• What you should do: Below are the records; they must be reproduced verbatim.

• Information shown:

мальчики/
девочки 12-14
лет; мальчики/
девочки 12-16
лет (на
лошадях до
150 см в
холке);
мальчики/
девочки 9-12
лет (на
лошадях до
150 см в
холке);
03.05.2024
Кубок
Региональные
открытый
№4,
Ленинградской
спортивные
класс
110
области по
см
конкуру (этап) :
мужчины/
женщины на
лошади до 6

• Reply:
мальчики/
девочки 12-14
лет; мальчики/
девочки 12-16
лет (на
лошадях до
150 см в
холке);
мальчики/
девочки 9-12
лет (на
лошадях до
150 см в
холке);
03.05.2024
Кубок
Региональные
открытый
№4,
Ленинградской
спортивные
класс
110
области по
см
конкуру (этап) :
мужчины/
женщины на
лошади до 6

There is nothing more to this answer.